So you might not think of an altar as being a 'tool'. But really, it kinda is. It's a very sacred place for your magickal workings, for holding your other tools, for showing your "Pagan Pride". In some pagan paths the altar is an outdoor structure, usually made of stone. For those still in the 'broomcloset', it can be a nightstand or a space on the mantel that doesn't outwardly look pagan. For me, I have a nice little cupboard type of thing. It has a drawer that I use to hold candles, oils and incense. Then there's a door on it with a couple of shelves inside that I use to store the bigger items. This is the one 'tool' that I personally feel is a must. I know I said that no tool is absolutely necessary and that you can get by without them. This one is the only exception. If you do not have the space to have a dedicated altar, you can use your kitchen table or your coffee table or an end table. Just be sure to cleanse it before you use it and, if possible, use an altar cloth. I have a couple of places in my apartment that can be considered 'altars'. The mantel over my fireplace holds a goddess figure (my husband calls her 'the silver naked lady') and my house guardians, the nightstand in my bedroom holds a framed picture of a goddess with a candle, and then there's my actual altar. The top of my altar doesn't look very pagan, to me anyway. It only has two white candles, a very small crystal ball, a couple of seashells (for water), a couple of stones (for earth) a feather and an incense holder (for air) and my athame (for fire). I think the most pagan looking thing on it is the altar tile (not a necessity but I like it), it's just a small soap stone with the triple moon on it, there's a pentacle inside the full moon. But it's in my bedroom and really, no one else needs to be in there.
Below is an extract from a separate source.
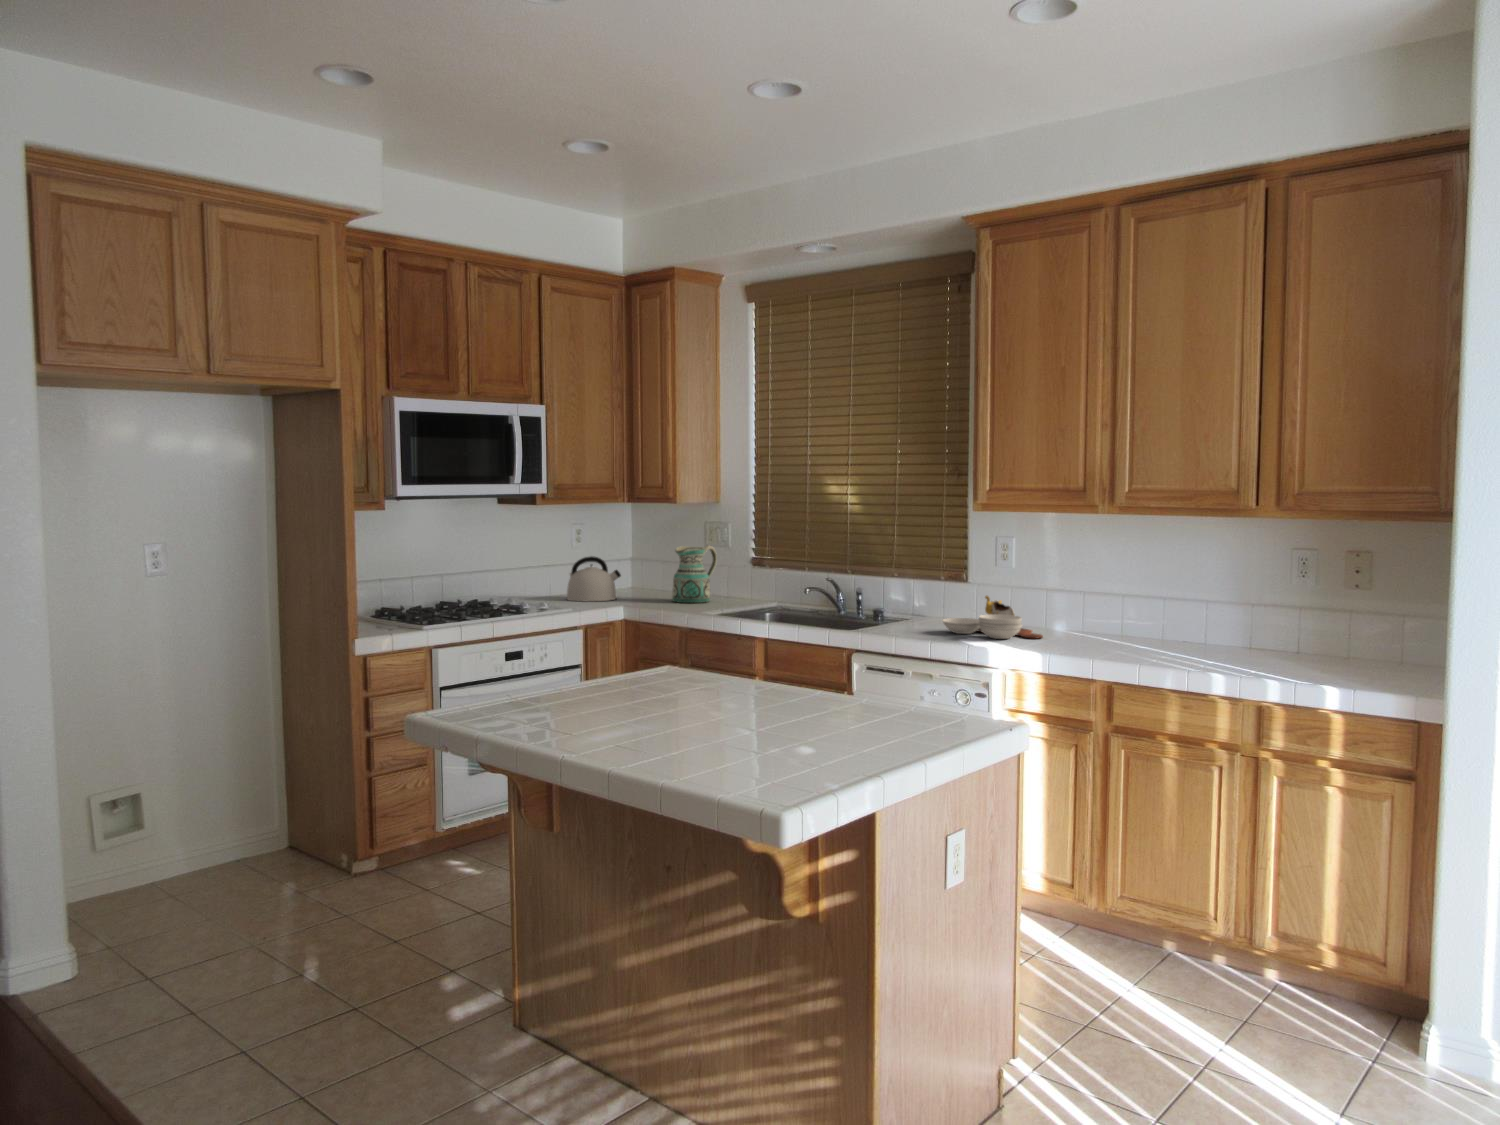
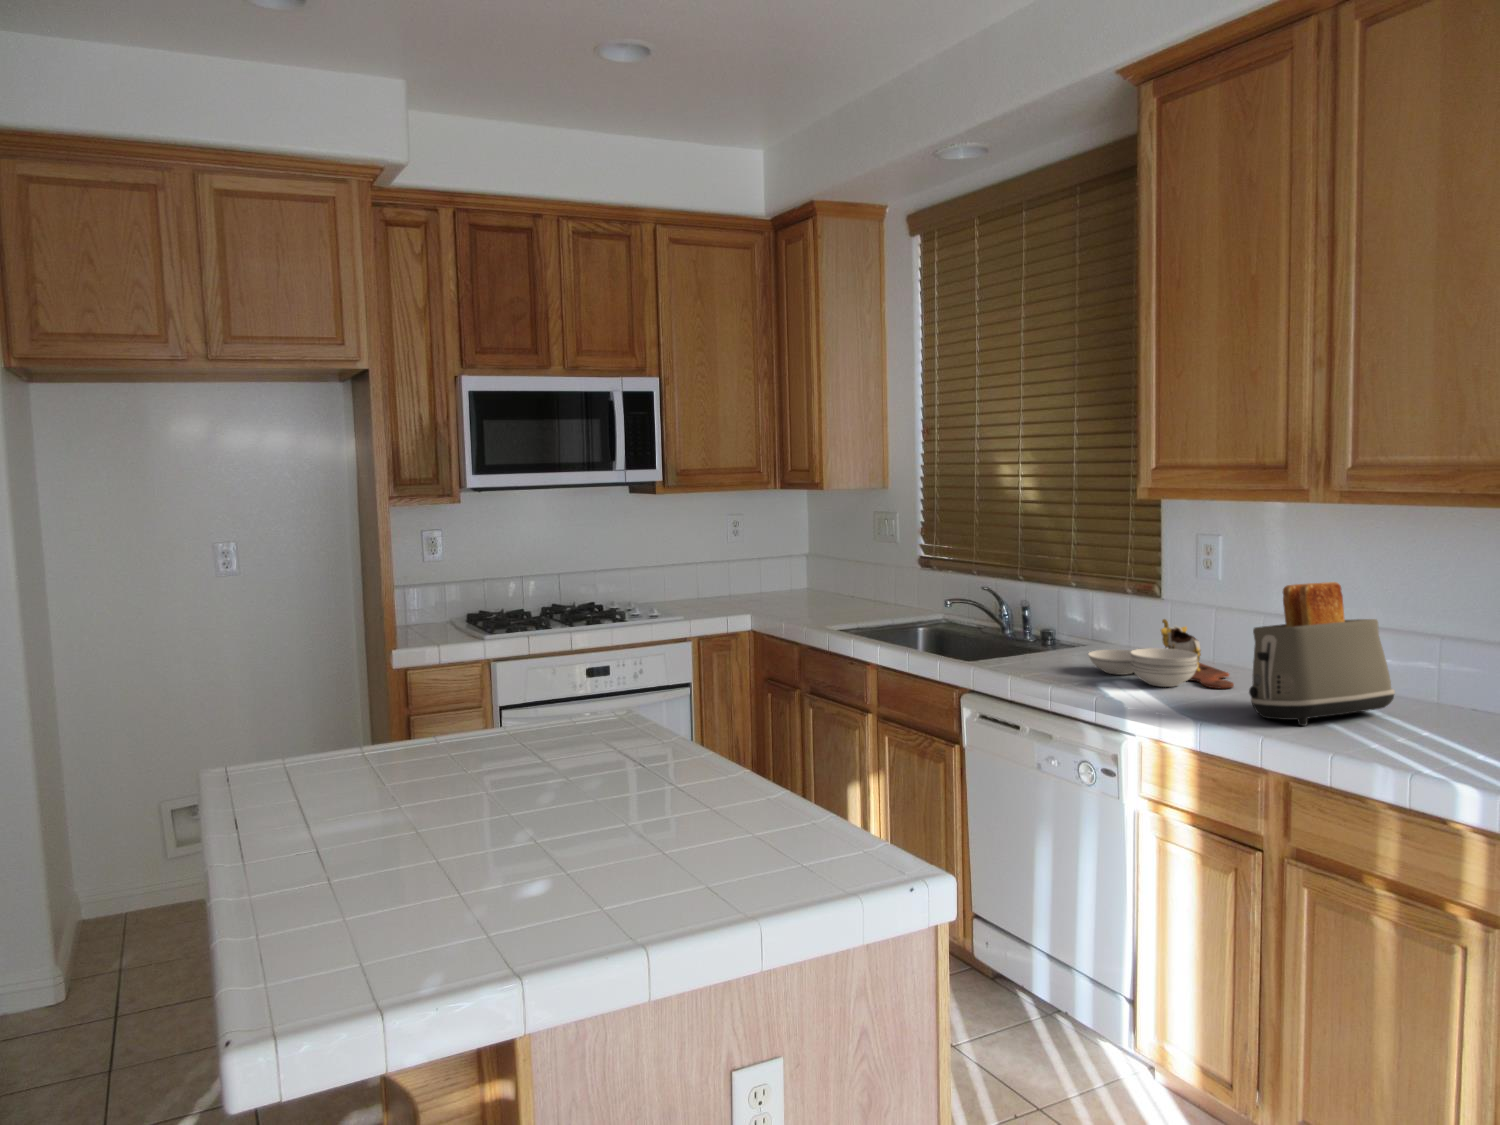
ceramic pitcher: present [672,545,717,603] -> none [818,541,877,612]
kettle: present [567,556,621,601] -> none [705,554,767,606]
toaster: none [1072,565,1148,654] -> present [1249,582,1395,726]

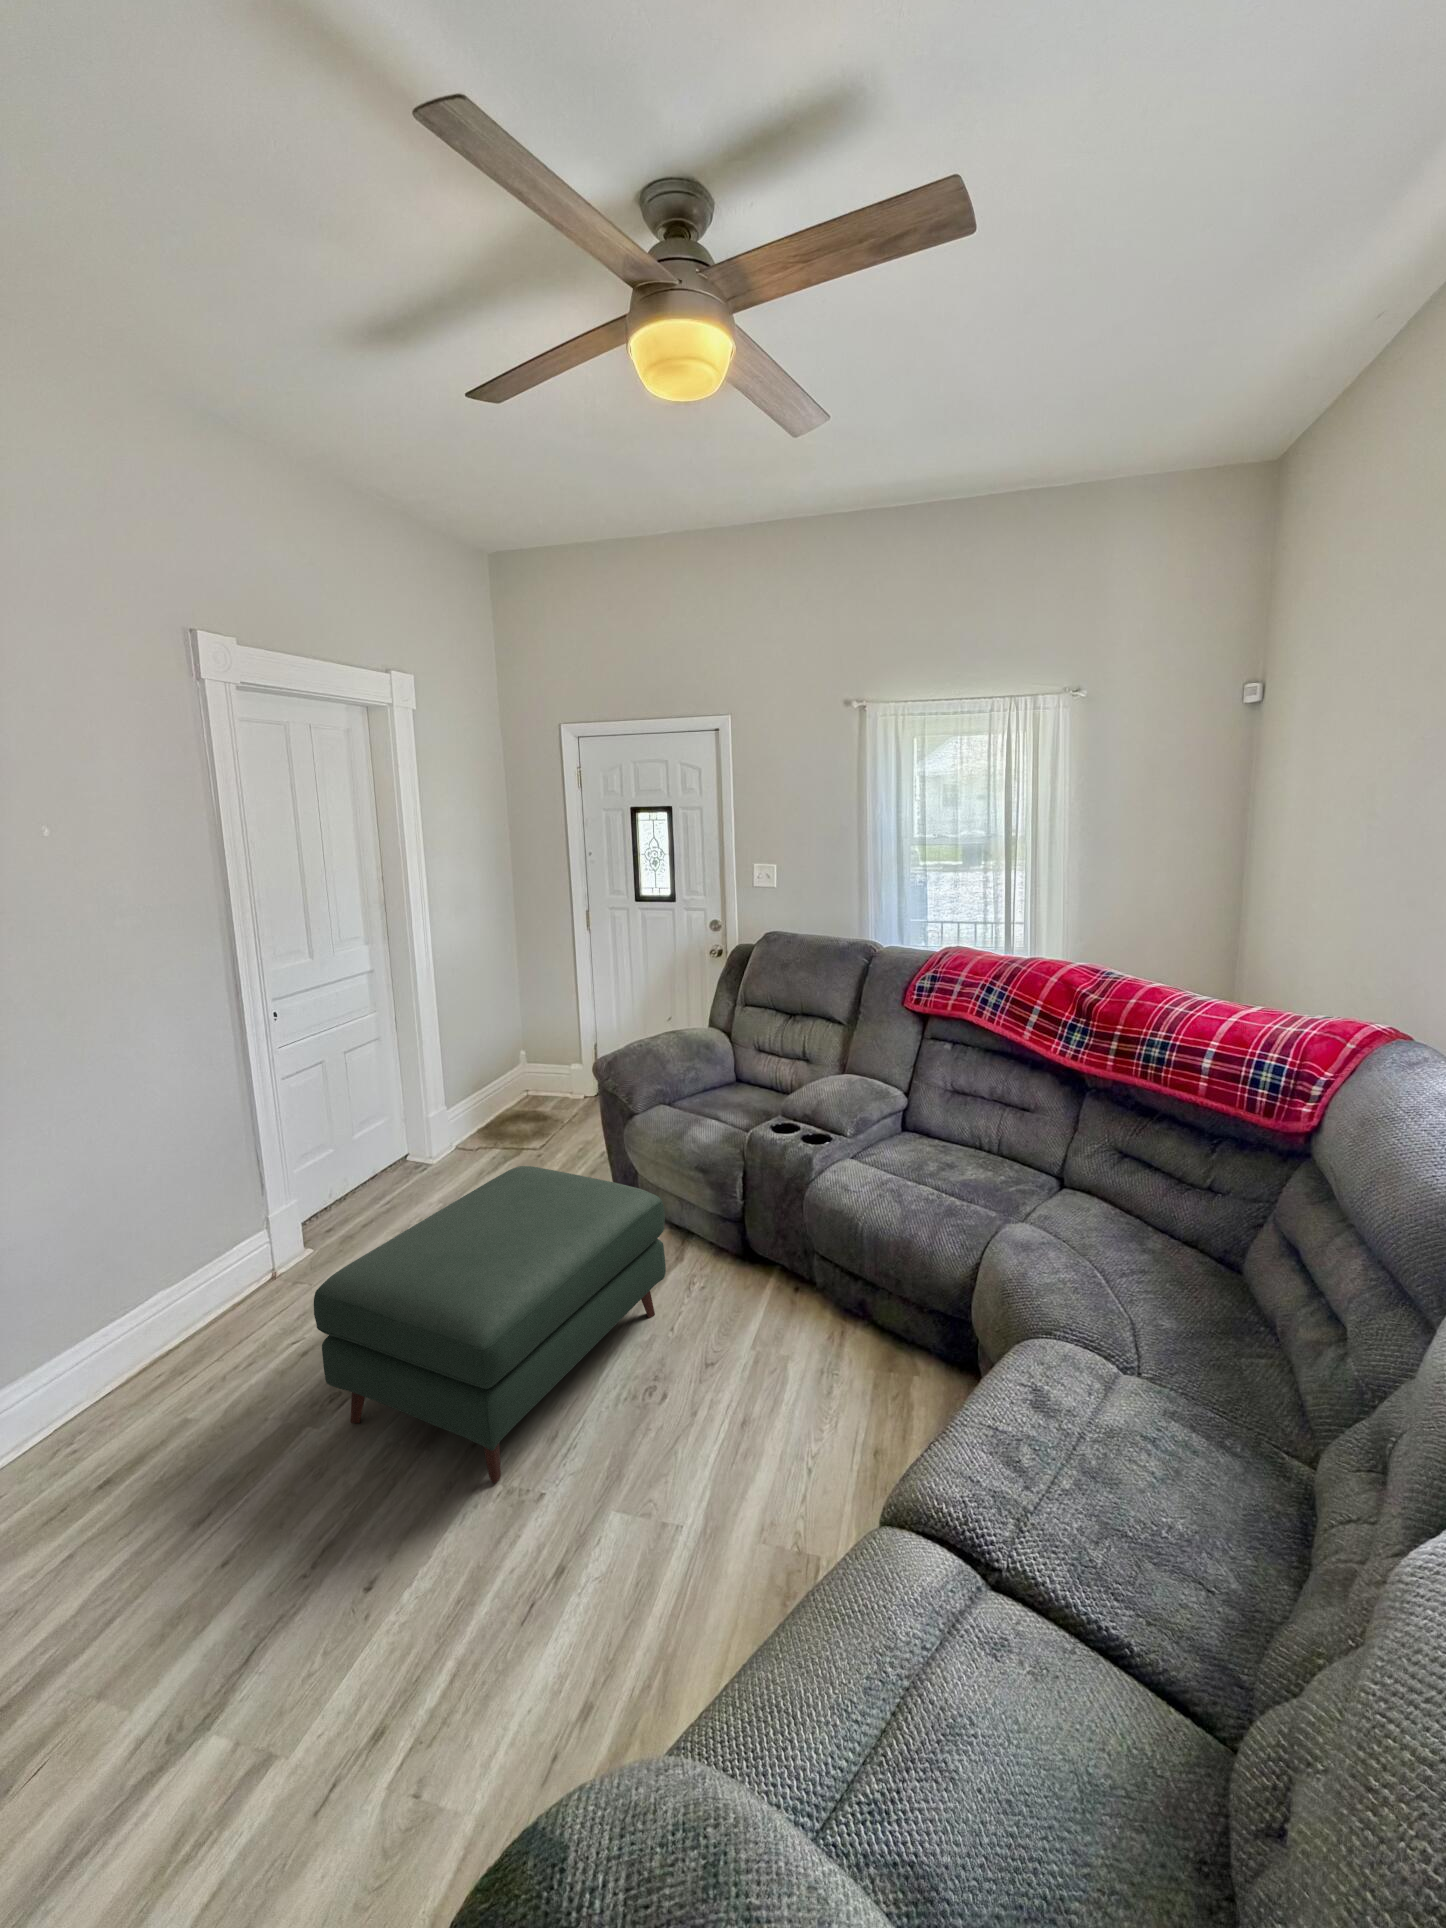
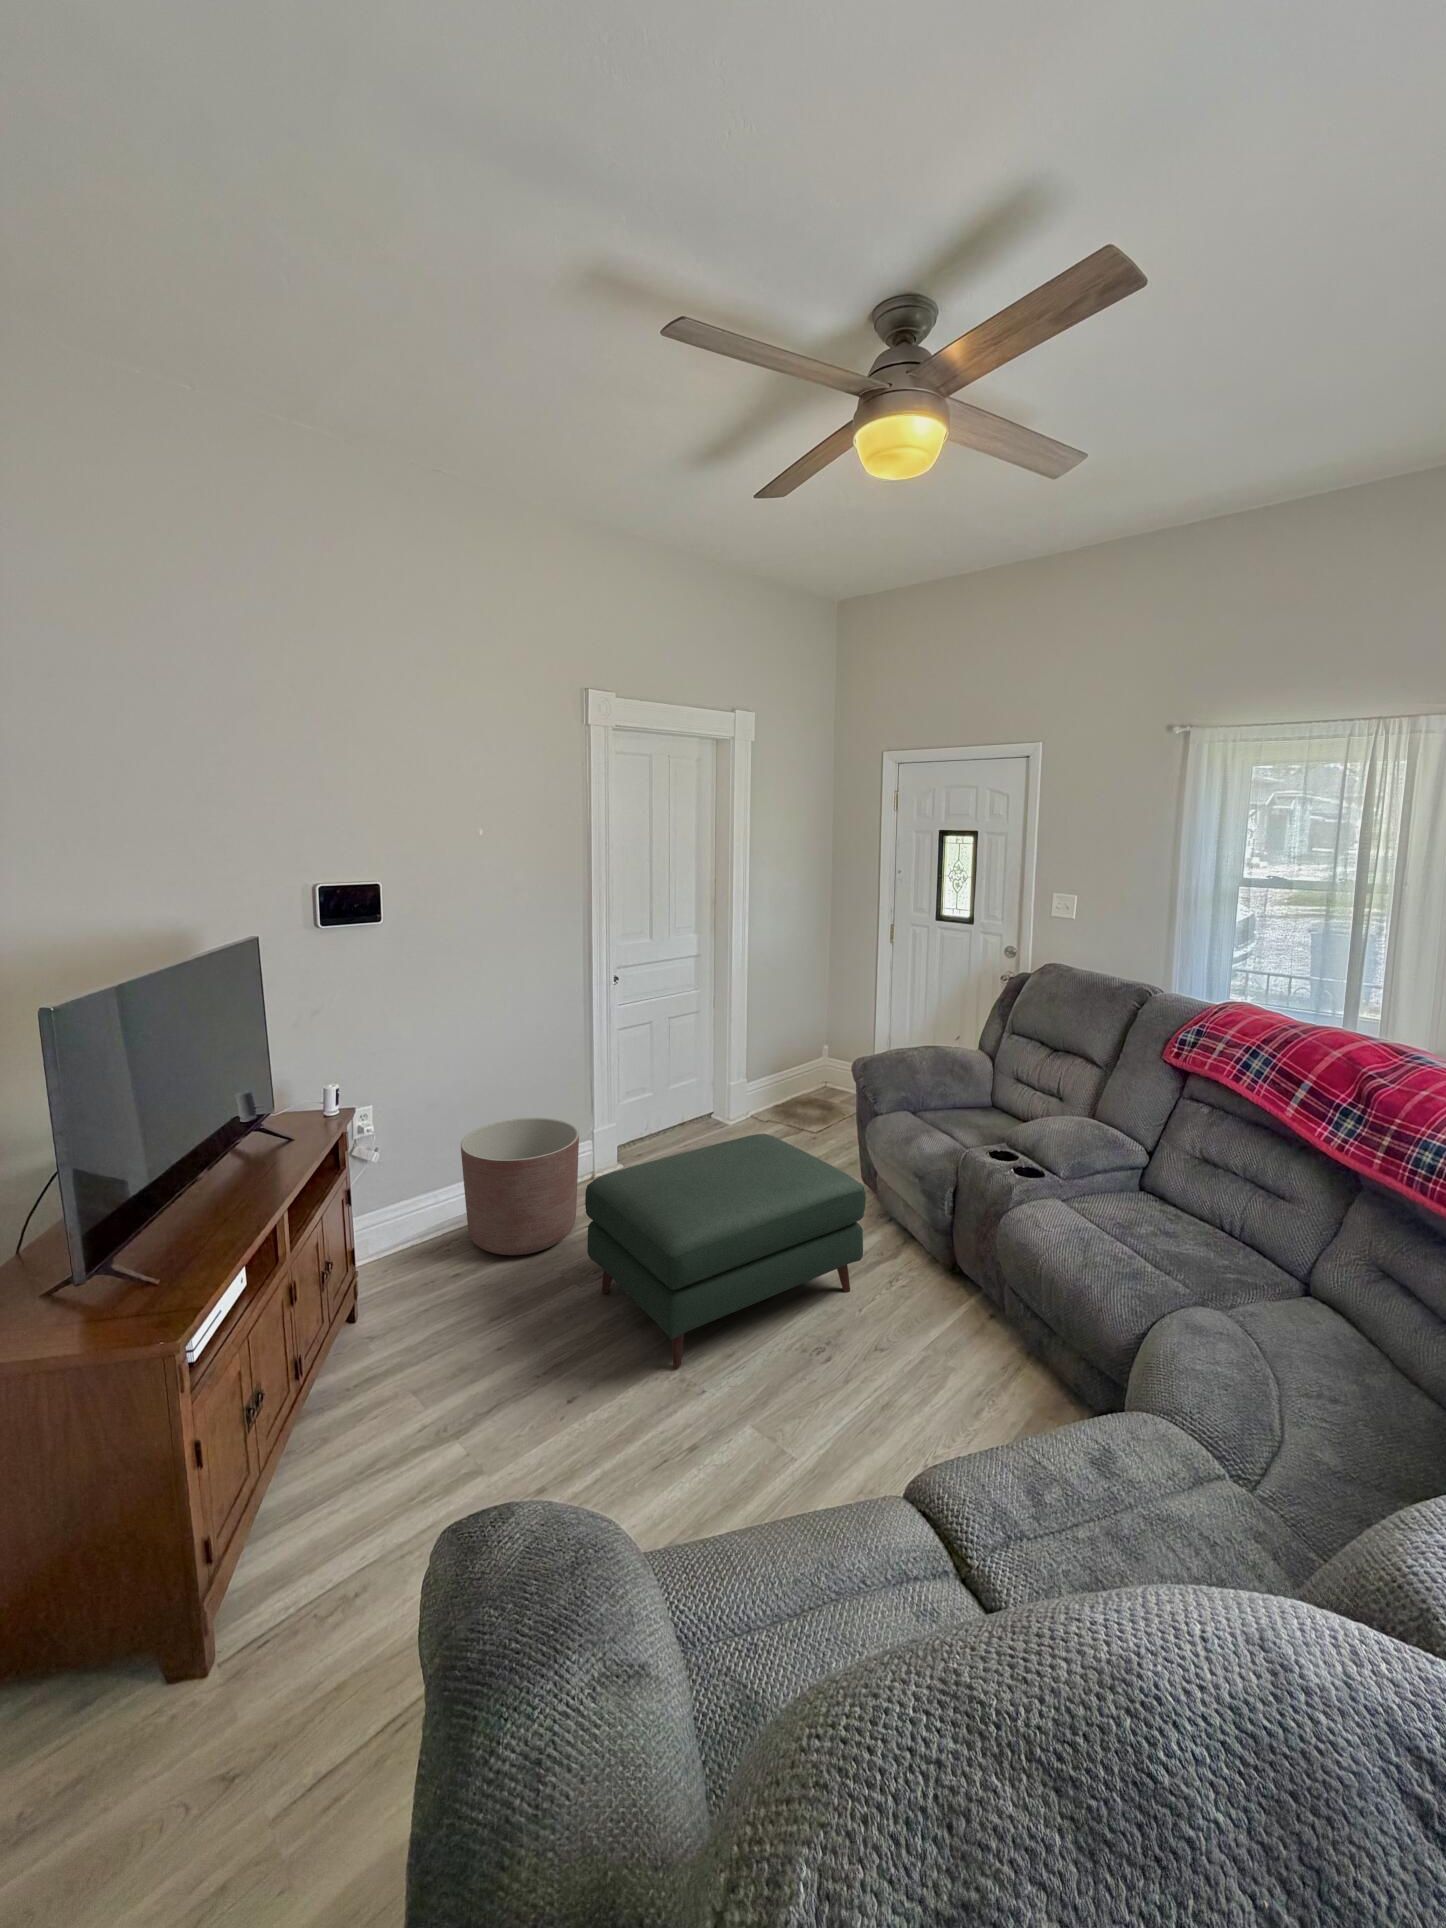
planter: none [74,1216,276,1429] -> present [461,1118,579,1255]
LOL
If you have older children that are interested in The Craft, they can have their own little altar spaces in their room (no candles, obviously, unless they're like teenagers or something). My daughter dedicated a shelf on her bookcase. My son dedicated a shelf on his. Simple stuff like stones, feathers, sea shells, unlit cone incense, wickless candles, can all be used on a child's altar to represent the elements and not look too pagany.
The altar is a tool that you can have fun with as a family decorating for the Sabbats. Make it a family project. just make sure the little ones know that it is a sacred thing and not a toy to be played with.